**Assigned task**
After locating the line with "logic [3:0] mem;", reproduce that line and every one following it exactly, up to the end of the entries.

─── Dataset extract ───

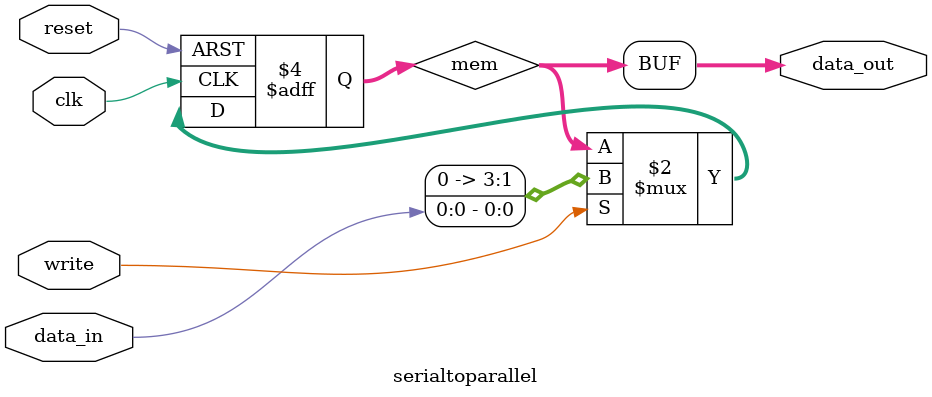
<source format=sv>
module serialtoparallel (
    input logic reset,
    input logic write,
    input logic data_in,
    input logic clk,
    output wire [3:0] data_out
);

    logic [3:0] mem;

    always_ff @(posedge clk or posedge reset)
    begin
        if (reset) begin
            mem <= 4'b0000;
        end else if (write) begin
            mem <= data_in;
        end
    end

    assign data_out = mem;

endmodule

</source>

───

**Answer space**
    logic [3:0] mem;

    always_ff @(posedge clk or posedge reset)
    begin
        if (reset) begin
            mem <= 4'b0000;
        end else if (write) begin
            mem <= data_in;
        end
    end

    assign data_out = mem;

endmodule

</source>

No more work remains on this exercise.